Niko opened his mouth, shook his head, and held up the letter. “’Anyone within earshot would hear a dreadful noise in their heads, blanking out all thoughts and incantations,’” he read. “’And when he screamed, they all screamed with him.’ Daja, what is this?”

“It’s from Kolborn Bancanor’s daughter, Niamara – we stayed in Kugisko with them a few years ago.” Daja took a deep breath. “She is not prone to exaggeration.”

“Hmm,” he said, picking up his tea. “It’s still hard to believe.”

Daja watched as he drained the cup. “You’ve never heard of this power before?”

Niko sighed. “No. At least …” He stared into the distance, remembering. “There are tales of a girl who could hear other people’s thoughts like her own. They overwhelmed her at first, before she learned to control what her magic showed her.”

“So she did learn.”

“Yes.” Niko rubbed his temples. “But she wasn’t harming her teacher in the process!”

Daja frowned. “Can they teach this boy meditation from outside the rune circle?” she asked.

Niko considered her suggestion for a moment. “I expect so,” he said at last. “Most protective circles allow sound to pass through. But seeing what his magic is doing, on the inside …” He shook his head. “That would be almost impossible, even for someone who can see magic very well. The runes would interfere too much.”

“So they’d never know if he’s controlling his magic.” Daja felt a chill run down her spine, despite the warm tea. “They couldn’t let him out.”

“It would be almost easier to–” Niko stopped abruptly, staring down at the cup in his hands, and nodded. “To scry what the boy was doing, instead. They’d need to set the runes to allow magic in, but not out – though his power might still be too disruptive. If they had some way to focus the image …”

Daja leaped upright. “Wait here,” she said, and ran to fetch the metal mirror she’d made in Kugisko to decipher Nia’s magic. Returning to the kitchen, she gave it to Niko. “Would something like this help?”

Niko ran his hands over the mirror, examining the runes she’d etched into the living metal along the rim. Laying his fingers on the silver-mercury surface, Niko closed his eyes. White fire blazed from the mirror, and from Niko’s eyes when he opened them again.

“Yes.” Niko blinked, the flare of magic fading as he put the mirror down. “This could work. Daja, could you make two mirrors, that were linked together?”

Daja nodded. “One for the boy inside the rune circle, and one for the mages outside it?”

“Exactly.” Niko leaned back and stroked his moustache, his face alight with ideas. “Some of the glassmakers in Tharios were experimenting with curved scrying mirrors, instead of balls. Perhaps I can coat your mirrors with glass, for extra stability. That is, if your magic will cooperate with mine.”
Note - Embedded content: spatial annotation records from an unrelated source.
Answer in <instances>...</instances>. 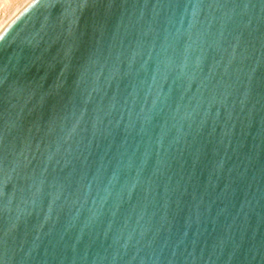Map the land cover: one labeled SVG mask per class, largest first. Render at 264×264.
Here are the masks:
<instances>
[{"label":"water","instance_id":"water-1","mask_svg":"<svg viewBox=\"0 0 264 264\" xmlns=\"http://www.w3.org/2000/svg\"><path fill=\"white\" fill-rule=\"evenodd\" d=\"M0 264H264V0H30L0 31Z\"/></svg>","mask_w":264,"mask_h":264},{"label":"bare ground","instance_id":"bare-ground-1","mask_svg":"<svg viewBox=\"0 0 264 264\" xmlns=\"http://www.w3.org/2000/svg\"><path fill=\"white\" fill-rule=\"evenodd\" d=\"M30 0L0 1V31Z\"/></svg>","mask_w":264,"mask_h":264},{"label":"rangeland","instance_id":"rangeland-1","mask_svg":"<svg viewBox=\"0 0 264 264\" xmlns=\"http://www.w3.org/2000/svg\"><path fill=\"white\" fill-rule=\"evenodd\" d=\"M1 1V0H0Z\"/></svg>","mask_w":264,"mask_h":264}]
</instances>
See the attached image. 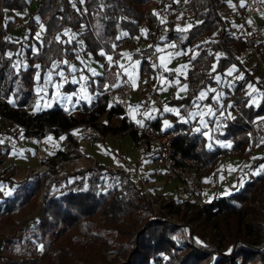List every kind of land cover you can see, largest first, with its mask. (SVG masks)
Segmentation results:
<instances>
[{
	"label": "trees",
	"instance_id": "1",
	"mask_svg": "<svg viewBox=\"0 0 264 264\" xmlns=\"http://www.w3.org/2000/svg\"><path fill=\"white\" fill-rule=\"evenodd\" d=\"M157 5L163 8V16L155 11ZM27 6V0H0V73L12 84L7 89L11 100L19 104L7 105L5 114L35 127V131L42 129L41 135L49 131L64 135L65 147L50 154L53 164L49 169L30 170L18 179L11 176L0 182V186L13 185L10 195L0 199V264H264V171L253 174L251 180L246 174L243 184L239 180L227 192L217 190L203 205L160 192L162 205L153 212L146 189L123 165L94 160L77 170H58L69 150L77 148L80 135L72 130L77 124L83 125L94 139L120 130L133 132L136 139V132L128 128L124 103L119 99L110 101L109 88L105 90V85L110 87L117 78L114 62L88 77L87 87L94 92L90 100H81L73 107L54 101L48 104L50 107L40 105L41 110L34 114H24L20 106L34 105L39 98L34 84L42 81L54 60L65 64L77 54L83 58L91 53L94 59H102L106 52L117 55L115 46L120 37L133 35L136 43L143 38L147 41L133 51L134 57H140L141 75L156 71L147 55L157 50V43L173 39L174 47L184 52L187 49L191 65L180 75L187 91L180 98L173 95L169 99L180 105V114H187L202 88L216 82V73H222L229 64L242 63L240 54L246 45L237 19L228 15L231 2L39 0L23 22L13 10ZM7 10L10 16L5 13ZM188 18L193 19L189 23L192 27L178 30L189 25ZM142 19L146 22L141 27ZM38 24L43 29L37 37ZM24 25H31L32 29L25 32ZM66 29H77V36L67 38ZM28 40H33L31 45ZM16 56L18 69L13 64ZM236 82L222 85V105L224 86ZM75 84L67 80L62 87L72 88ZM210 96L208 92L204 100ZM259 99L250 102L243 86L232 97L231 115L224 113L216 119L212 135L230 137V147L218 142L208 144L202 129L196 132L189 121L171 114L173 121L167 128L177 130L172 155L179 161L187 155L198 158L206 174L215 172L216 161L222 156L233 153L249 157L250 130L256 118L264 117V90ZM104 113L106 118L102 120ZM0 142L9 148L6 140ZM263 159L264 154L254 164ZM42 187L37 220L22 223L21 211L38 207ZM3 194L0 187V195ZM191 221L195 228L189 226ZM98 243L121 253L122 258H105Z\"/></svg>",
	"mask_w": 264,
	"mask_h": 264
},
{
	"label": "built area",
	"instance_id": "2",
	"mask_svg": "<svg viewBox=\"0 0 264 264\" xmlns=\"http://www.w3.org/2000/svg\"><path fill=\"white\" fill-rule=\"evenodd\" d=\"M232 4V15L237 19L238 31L242 33L244 44L246 45V51L249 55L255 59L252 68L248 71L245 77H242L240 81L236 82V85L227 84L224 86V104L222 105V111L228 116L231 115V110L229 108L232 97L237 91H239L245 83L261 73L264 75V57L262 54L263 41H264V31L257 26L256 20L252 17L255 11H258L262 7L261 0H243L244 6L241 7V0H230ZM160 16L164 15V10L162 7L156 6L155 10ZM251 21V23H249ZM145 19H142V25L145 23ZM19 22L14 25L17 27ZM136 38L133 35H123L117 41L115 46L116 50L124 51L133 49L136 46ZM148 61L152 65H157L155 68L158 69L160 64L157 62V50L147 55ZM14 66L18 69L19 56L14 57ZM121 75V74H120ZM123 77V81L117 84L116 87H109L108 99L110 101H115L119 99L125 105L124 114L129 120L128 128L133 129L137 136L134 140L137 151L140 153H149L152 156L154 165L165 174L166 177L178 179L180 188L177 189V195L180 199L193 202V204L203 205L206 202V198L202 195L203 183L202 176L204 175L203 166L199 163V159L191 155H187L184 161H179L178 158L172 155L173 140L175 134H177L176 129L163 128L162 126H157L154 120L141 115L145 113L147 108L150 107V101L154 103H161L162 99L160 97L159 90H156L153 84V76L151 72H145L140 75L138 80L132 83L128 78ZM10 82L4 73H0V133L5 132L16 138V142L19 145L30 143L37 138H41L42 129L36 130L35 127H31L23 121H19L10 115H6L7 105L13 107L19 106V104L14 103L11 99V95L7 92L9 89ZM131 90L136 91L137 98L129 101V95ZM24 109V114H34L36 111L41 110L39 106L29 105L21 103ZM135 107V108H134ZM132 108L135 109L136 116L132 114ZM137 121H143V123H138ZM253 129L250 130L252 136V144L250 148L256 145L254 139V132H264V127L262 126L259 117L254 121ZM81 138L86 139L91 142L92 136L87 133L80 134ZM10 148V147H9ZM6 144L0 143V182H5L13 177V171L16 170L17 165L12 156V151H10ZM36 158L38 163L32 171H44L52 166L51 158L45 155V151L39 146L36 148ZM68 155H75V151L71 150L67 153ZM94 160V159H92ZM223 171V175H226V170ZM245 169L238 165L233 169L232 179L235 185L238 184L240 180V175ZM219 171V170H218ZM214 175V192L220 187L219 184V172ZM248 179L253 178L252 173H247ZM152 208L155 212L160 208L161 200L152 198ZM170 216L169 213H167Z\"/></svg>",
	"mask_w": 264,
	"mask_h": 264
},
{
	"label": "rangeland",
	"instance_id": "3",
	"mask_svg": "<svg viewBox=\"0 0 264 264\" xmlns=\"http://www.w3.org/2000/svg\"><path fill=\"white\" fill-rule=\"evenodd\" d=\"M39 0H29L28 2V6L25 7L20 13H18L19 15V19L21 21H25L28 16H30L31 11L35 10V7L37 5ZM5 13H7L8 16L11 15L10 11H5ZM36 16V20L37 19V14ZM193 21L192 18H188L186 20V23L189 24ZM25 26V32H27L28 30L32 29L31 25H24ZM41 25L38 24L37 28L35 29L36 34L41 32ZM20 32V29H18L17 33ZM77 29H73V30H69L66 29L65 30V35L67 38H71L74 35L77 36ZM171 41L173 39H170ZM170 40L168 41L170 44ZM174 41V40H173ZM33 40H28V44H32ZM142 44V42L139 40L136 43V49L139 47V45ZM173 49V47L170 48V51ZM159 48H157V54ZM175 51V50H174ZM187 51V49H185V52ZM180 53L177 55H173L171 56L167 61L164 62V66L158 68V70L156 69V71L154 72V76H156V90H159L161 88H163V90H159V94L160 97L164 103L163 107H165V105L169 106V107H173V108H178L179 106L176 103H172L169 101V99L174 95L177 97V93L179 91V89L183 88L185 86V83H182V78H181V74H185L186 69H187V65L191 64V61L188 59L186 53ZM132 51H123L121 53V56L118 55L116 56V61L119 63L120 66V71H123V68H127L128 72L131 73V77H129V75L125 74L124 77L128 78L132 83L135 84V82L138 80L139 76V67H141V63H138V65H136V67L133 69L132 65L136 64V62H139V58L140 57H134L131 55ZM127 54V55H125ZM82 54H77L75 56L74 59L70 60L69 63L67 64L68 66H64V64H61L60 62H58V60H54L58 65L61 64V68L57 71V73L59 72H63L64 76L63 77H55V79H53V77H50L49 75H47V77H45V80L38 84L35 83L34 86L38 87L40 85V89L38 90V94L39 97L42 98L43 103H48V101H55L58 102L60 104L65 103V105H70V104H75L77 102V99L79 97H85L84 99H80L81 100H86L90 98V95H88L89 93V89L86 85L87 81L86 79L81 80L80 77L84 76L86 77V72H92L94 70V67L97 64H92V62H99L100 59H94L91 57V55L89 54V58L88 60L80 58ZM79 59H78V58ZM158 62V61H157ZM160 64V62H158ZM79 66H86L87 67V71H85L84 69H75L76 65ZM123 66V67H122ZM180 66H184L183 68H181ZM234 68V64H229L227 66V68L225 69L226 72L229 71L230 69ZM167 69V70H166ZM179 69L180 70V75L179 77L177 76V72L176 70ZM173 71L172 74H169V71ZM95 71V70H94ZM56 72V71H55ZM163 78V79H162ZM67 80L70 81H77L76 82V86L72 87V88H63L62 87V83L66 82ZM178 80V83H177ZM164 81H167V83H164ZM74 83V82H73ZM51 85V86H50ZM58 85V87H57ZM49 87H51V91L49 89ZM49 89V91H48ZM203 91H207L206 89L204 90L202 88ZM201 90V91H202ZM200 91V92H201ZM183 93H185V91H179V97L181 95H183ZM93 94V93H91ZM92 96V95H91ZM68 97H71V99H68ZM129 101H131L133 98L129 97L128 98ZM251 101H255L254 99H250ZM153 101H150V105ZM39 104V103H38ZM135 108V107H134ZM132 108V114L135 117L136 116V112L135 109ZM259 120L261 121L260 117ZM262 123V121H261ZM262 126L264 127L263 123ZM87 130L86 128L84 129V132L81 131L80 134L82 133H86ZM256 132H254V139L256 141V145L251 148L249 150V157L250 163V169L255 165V161L257 160L258 156H262V154L260 153L262 150V147H264V140H260V136L256 137ZM260 133V132H258ZM264 133V132H263ZM260 133V134H263ZM51 138V139H49ZM8 140L7 144H9V150L12 151V156L14 158V161L17 165L16 170L13 171V178L18 179L20 177L23 176V174H25L27 171L32 170L34 167L37 166L38 163V159L35 158V155L37 153L36 150V142L37 140H39V146L41 149H43L45 151V155L47 157L50 156L51 153H54L57 151V148H63L65 147V143H63V137L60 136H56L52 133V131H49L48 133H45L44 135H42V137L39 139L37 138L36 140L30 142V143H26V144H22L19 145L16 142V138L11 136L10 134L8 135H4V134H0V140ZM79 144H80V148L79 145H77V148L74 150L75 151V155H68V158H64V160L62 161L63 163L60 164V166L58 167L59 171H71V170H77L78 168H82L85 165H88L90 163H92L94 160H98V161H102V162H109L110 165H116L118 164L117 162H119V156H124L127 158V160H130L131 162L133 160H135L137 158V154L138 152L136 151V146H135V142H134V138L133 135L130 132H126V133H122V132H117V133H110L109 135L107 134L105 136V138L103 139H94V141L91 144L87 143V140L84 138H79ZM28 148L30 149L27 153H20L17 152V150H22L23 148ZM83 149V150H81ZM256 149V153H253V151ZM73 149H70L69 151H71ZM26 157H24L23 155ZM82 154V155H81ZM18 155L23 157V160L18 161L17 157ZM28 155V156H27ZM17 156V157H16ZM50 158V157H49ZM94 159V160H92ZM241 160V159H239ZM259 161V160H258ZM135 162V161H134ZM154 162V161H153ZM152 162V164H154ZM258 163V162H257ZM134 164V163H133ZM139 165V164H138ZM252 165V166H251ZM264 165V163H263ZM141 169V166H139ZM260 166L258 167H254L252 168L254 171H257L259 169ZM145 169V168H144ZM244 169V167H243ZM250 169H247L245 167L244 172L240 175V183L243 184L244 178L246 176V174L248 173H252L255 174L254 172L250 171ZM143 170V168H142ZM206 173V172H205ZM135 179L138 181V183H140L142 185V187H144L147 191V195L148 197H150V199L152 198H156L160 200V196L158 195V193H160L159 190H155L152 189V187H148L146 184V181L143 180L141 177L138 180V174L136 173L134 175ZM220 178V184L221 187L223 186V180L221 177ZM203 183V181H202ZM149 184V183H148ZM166 188L168 191H171V193L173 195L176 194V187L174 186L173 182L171 179H168L166 181ZM2 191L4 192L3 196L0 195V199L3 198L6 195H10L13 185L12 184H4L0 186ZM209 187V186H208ZM213 191V190H212ZM211 191V193H212ZM214 192V191H213ZM7 193V194H5ZM43 194V187L40 190V193L38 194V207L36 209H33L31 211H21V215L19 216V219L22 223H25V221L28 222H33L37 220L38 214H39V208L40 205L39 203L42 202V195ZM165 195V193H163ZM205 195V192L204 194ZM166 196V195H165ZM206 197V196H204ZM178 198V197H176ZM175 198V199H176ZM162 205V204H161ZM160 205V206H161ZM262 205L264 206V201H262ZM3 209L2 206H0V211ZM170 216H173L170 214ZM189 226L192 228L194 226V223L191 221L189 223ZM7 230V227L5 228ZM216 230H218V228H216ZM218 236V235H217ZM208 239V234H205L204 240L206 241ZM100 246V251L101 253L105 256V258L107 259H115L116 257L118 258H122L121 253L113 250L110 247H106L103 246L102 244L98 243ZM41 247V246H40ZM222 247V245L220 244L219 248Z\"/></svg>",
	"mask_w": 264,
	"mask_h": 264
},
{
	"label": "crops",
	"instance_id": "4",
	"mask_svg": "<svg viewBox=\"0 0 264 264\" xmlns=\"http://www.w3.org/2000/svg\"><path fill=\"white\" fill-rule=\"evenodd\" d=\"M27 1L29 2V0H27ZM228 2H230V0H228ZM261 2H262V7L258 11H255L253 13L252 17L256 20L255 22H256L257 26L260 27L264 31V0H261ZM24 8H21V9L17 8L16 10H13V12L20 13ZM228 15H229L230 18H234L231 12ZM140 41L142 42V44H140L139 47L142 46L144 43H147V41L144 38L140 39ZM173 43H174L173 40L172 41L170 40V44H169L168 41L164 42V43H161V44L157 43L155 48H159L158 51H160L157 54V61L158 62H160V57H164V62H165L171 56L177 55V54H180V53L184 52L183 49H177L176 47H174ZM263 44H264V41H263ZM171 47H173V49L170 51ZM125 51H132V53H133L134 50L133 49H129V50H125ZM122 52L123 51H119V53H117V55L114 54V52H106L104 54V57L102 59H100L99 62L96 63V62L93 61L92 64H94V63L97 64L94 67L95 73H97V74L101 73L103 71V69L107 65H110L111 63L114 62L115 64H117V67H116V69H117L116 77L117 78H116V81L113 84L117 85V84L121 83V81H123V77L122 76H124L125 73H124V71H120V66H119V63L116 61V56H118V55L121 56ZM132 53H131V55H132ZM89 54L91 55V53H88L87 55H84L83 59H86V60L90 59L89 58L90 57ZM262 54H263V57H264V45H263V49H262ZM108 57H111L112 60L109 61ZM240 59L242 60V63L240 64V66H238L236 63H234V68L232 69L231 74H229V71L226 72V70H224L222 73H216V82L213 83L212 85H208L207 87L204 88V90L205 89L207 90L206 91V96H207L208 92L211 93V96H210L209 99H206V100L203 99V100L199 101V109L197 108V105L194 104L188 110L187 114H179L178 115L179 119L189 121L192 124V126H194L195 128L199 127L200 129L203 130L204 134L207 133V134H205V136L207 138V143L208 144H213V143L218 142L219 144H222V145H227L229 143H230V145H232V143H233V142H231V138L230 137L227 138V139H222V138H218V137L215 138L212 134L215 131L214 126L216 124V119L220 116V113L222 111V109L220 108L221 105H222V101H221L222 100V92H223L222 85L224 83H227V82H236V81L241 80V78H238V77H245L247 75L248 71L252 68L253 63L255 62V59L252 58L246 50L242 51V53L240 54ZM58 62H60L61 64H64V62L62 63L61 60L58 61ZM68 63H69V61H68ZM68 63H65L64 66H68L67 65ZM139 63H140V58H139ZM57 64L58 63L53 61L49 65L47 70L44 72L42 81H38L37 83L38 84L42 83L45 80V77H47V75H49L50 77H53V79H55V77H60V75H58L57 71L61 68V64L58 65V66H57ZM187 67H188V65H187ZM75 69H77V70L84 69L85 71H87V67L84 66V65L83 66H79L77 64L75 66ZM64 73H65V71H64ZM118 73H119V75H118ZM35 75H36V78H37V76H38V71L37 70L35 72ZM91 75L92 76L94 75L91 71L89 73L86 72V81H87L88 77L91 76ZM140 75L141 74L139 73V76ZM182 75H184V74H182ZM152 76H153V84L155 86H157L156 85V81H155L156 80V76H154V73H152ZM76 82L77 81H75L74 83H76ZM182 83H185V82L182 81ZM249 84L252 85V88L248 87ZM75 86H76V84H75ZM185 86H186V83H185ZM244 86H245V93H247V95H248V100L250 102L256 103L258 100H260L259 98L261 97L262 92L264 90V75L261 74V73L257 74V76H255L254 78H251L250 80H248L245 83ZM34 89L37 90V92H39L38 90L40 89V85L38 87L34 86ZM49 89L51 91V87H49ZM49 89H48V91H49ZM209 89L214 90V91H209ZM186 91H187V89H186ZM186 91H185V93H186ZM91 93H92V90L89 89L88 95H90V98L92 96H94V94H91ZM137 94L138 93L136 91L131 90V93H130L129 97L130 98L132 97L135 100L137 98ZM217 95H219V100H214L212 97L217 96ZM90 98L86 99V100H90ZM251 98L254 99L255 101H251L250 100ZM49 103H54V101L53 102L48 101V103L44 104L42 98L39 97V98H36V100L34 102V105L35 104L37 106L48 105ZM76 103L75 104H70V105H65V106L73 107V106L76 105ZM62 104H65V103H62ZM163 105H164L163 101L161 103H159V104L152 102L150 107L147 108L146 112L151 111L152 116L154 117V118H152V120L156 121L154 123L155 124L157 123L159 127L162 126L164 128L163 122L165 120H167L170 123V125H171V122L173 121V117H171V114H173V113L164 112L163 111L164 108H162ZM178 106L180 107V105H178ZM209 107L212 109V114H208V108ZM216 108H218L219 110H216ZM189 113H197V114L190 118L189 117ZM201 115H203V120H204V124L203 125L200 124ZM100 118L102 120H104L106 118L105 113L102 114ZM261 118H264V117L262 116V117H260V119ZM261 121H262V123L264 125V119H261ZM84 129H85V127L83 125H80V124H77L76 126H74L72 128V130L76 134H79V135H80L81 131L84 132ZM119 132L126 133V132H130V131L129 130H124V131L120 130ZM110 133H112V132H106V135L107 134L109 135ZM130 133L134 136L133 132H130ZM258 134H259L258 136H260V140H264V133L263 134L258 133ZM4 135H7V134H4ZM61 136L63 137L64 135H61ZM7 141L8 140H6V142ZM93 141H94V138H92L91 142L87 141V143L91 144ZM78 145H79V148H80V144L79 143H78ZM38 146H39V140H37V142H36V147H38ZM39 148H40V146H39ZM58 149L59 148H57V151H58ZM29 150L30 149L24 147L22 150H17V152H20V153L26 152L27 153ZM81 150H83V149H81ZM136 151H137V149H136ZM137 152H138L137 158L135 160H133L132 162L130 160H127V158L124 157V156H121V157L119 156V162H117L118 164H116L114 166L123 165L124 167H127L130 170V172H131V174H133V176L137 173L138 176H139L138 180L140 179V177L143 180H145L147 186L149 185L148 187H152V189L159 190L161 193H165V195H170L172 197H176L177 196V189L180 188L178 179L177 178L174 179V178L166 177L165 174L163 172H161L158 169L157 166L152 164V162H153V160L151 159L152 156L149 153L145 154V153H140L139 151H137ZM256 152L257 151L255 149L253 151V153H256ZM260 153L264 154V147H262V150H261ZM24 157H26V155ZM35 158H36V155H35ZM239 159H241V160H239ZM17 160L18 161L20 160V162H21V160H23V157L18 155ZM250 160L251 159L248 158L247 156L241 157V156L233 154V153H230L228 155H225V156H222L221 158H219L216 161L215 172L211 173V174L204 173V175L202 176V181H203V184H202L203 185L202 195L205 192V195H203V197L206 196L204 198L210 199V197L213 195V193H214L213 191L215 189V184H214L213 178H214V175L217 173L218 170H219L218 171L219 172L218 176L221 177L222 180H223V186L221 187L220 178H219L220 187L218 188V191L227 192L228 189L231 188L230 187L231 184L233 185V179H232V175H231V174H233V169H235L238 165H241V167H246L247 168L249 166ZM100 162H102V161H100ZM103 163H109V162H103ZM263 163H264V159L263 160H259L258 163L255 166H253L252 168L261 166V165H263ZM139 166H141V169H139L140 168ZM142 168H143V170H142ZM252 168L250 169V167H249L247 169H250V171L256 173L257 171L252 170ZM220 169L226 170V175H223L224 173ZM168 179H171L173 184H174V186L176 187V194L175 195H173L171 193V191H168L167 188H166L167 187L166 186V181ZM226 179H227V181H226ZM211 191H212V193H211Z\"/></svg>",
	"mask_w": 264,
	"mask_h": 264
},
{
	"label": "snow or ice",
	"instance_id": "5",
	"mask_svg": "<svg viewBox=\"0 0 264 264\" xmlns=\"http://www.w3.org/2000/svg\"><path fill=\"white\" fill-rule=\"evenodd\" d=\"M81 2H82V0H81ZM243 6H244V4H243V0H241V7H243ZM161 23H164V21L161 20ZM249 23H251V21H249ZM191 27H192V25L189 24V25H187L184 29H179V28H178V30H180V31H187V30H188L189 28H191ZM41 28L43 29V25H41ZM38 36H39V33H37V37H38ZM118 39H119V37H118ZM69 42H71V41H69ZM101 54L103 55V53H101ZM125 55H127V54H125ZM108 59H109V61L112 60L111 57H108ZM160 62H161V63H160V67H163V66H164V57H160ZM138 63H139V62L137 61L136 64H133V65H132L133 69L136 67V65H138ZM156 66H157V65H155V64L153 65V67H156ZM36 67H39V65H37ZM122 67H123V66H122ZM180 67L183 68L184 66H180ZM213 68H215V65L213 66ZM166 70H167V69H166ZM123 71H124L125 74L129 75L130 78H132V77H131V73L128 72V69H127V68H123ZM231 71H232V69L229 70V74H231ZM176 72H177V76L179 77V75L181 74V73H180V70L177 69ZM93 74H94V75H97V73H95L94 70H93ZM58 75H60L61 77H63V76H64V73L61 71V72L58 73ZM118 75H119V73H118ZM37 78H39V76H37ZM238 78H242V77H238ZM80 79H81V80H84V79H86V77L81 76ZM162 79H163V78H162ZM73 82H75V81H73ZM164 83H167V81H164ZM177 83H178V80H177ZM116 86H117L116 84L111 85V87H116ZM57 87H58V85H57ZM248 87H249V88H252V85L249 84ZM108 88H109V85H105V90H107ZM186 89H187V86H184L183 88L179 89V91H186ZM159 90H163V88H161V89H159ZM179 91H178V93H177V98H180V97H179ZM209 91H214V90L209 89ZM205 97H206V91H203V90H202V91L197 95V97L194 98L193 103L197 105V108H198V109H199V101L205 99ZM84 98H85V97H79V98L77 99V103H79V100H80V99H84ZM212 98H213L214 100H219V95L214 96V97H212ZM68 99H71V97H68ZM45 106L50 107L51 105H45ZM229 107H231V105H229ZM163 111H164V112H171V113H174V114H176V115H179V114H180V110H179V108H173V107H169V106H167V105H165ZM196 114H197V113H189V117L191 118V117H193V116L196 115ZM208 114H212V109H211L210 107L208 108ZM141 115L146 116V117L149 118V119L154 118V117L152 116L151 111H149V112H145V113H142ZM220 115H224V112L221 111ZM261 119H264V118H261ZM137 122H138V123H141V124L143 123V121H137ZM184 122H187V121L185 120ZM163 124H164V127H165V128L171 126L170 123H169L167 120H165V121L163 122ZM200 124H201V125L204 124L203 115H201ZM200 130H201V129H200L199 127L194 129V131H196V132H199ZM205 134H207V133H205ZM49 139H51V138H49ZM0 143H2V142H0ZM225 146L230 147L231 145H230V143H229V144H227V145H225ZM261 171H264V165H261L255 174L259 175ZM5 194H7V193H5Z\"/></svg>",
	"mask_w": 264,
	"mask_h": 264
}]
</instances>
Daja smiled. “I’ll see what I can do.” She glanced at Nia’s letter again, and sobered. “How will we get them to Kugisko, though? I can ask a Trader family to take them, but the Mage Society might not like us interfering in their business.”

“I interfere in other people’s business all the time,” said Niko airily. “Don’t worry about that side of things – I’ll write them a very polite, respectful letter explaining how delighted I would be if they tested our new device.”

Daja raised her eyebrows, impressed. “And I can write to Nia now, and tell her we’ve thought of something.”

“Yes.” Niko rubbed his hands together, grinning. “I haven’t done any glass work for months,” he said. “Does tomorrow afternoon suit you? I can bring my equipment here.”

“That sounds perfect.” Daja chuckled as Niko grabbed his book and dashed out of the kitchen – she could feel the same excitement of a new project fizzing in her blood.

There was nothing better than using her power to help people, particularly a child who must be as lost and lonely as she had once been. Niko had rescued her, then, and helped her find her place in the world – now she could give this boy the same gift.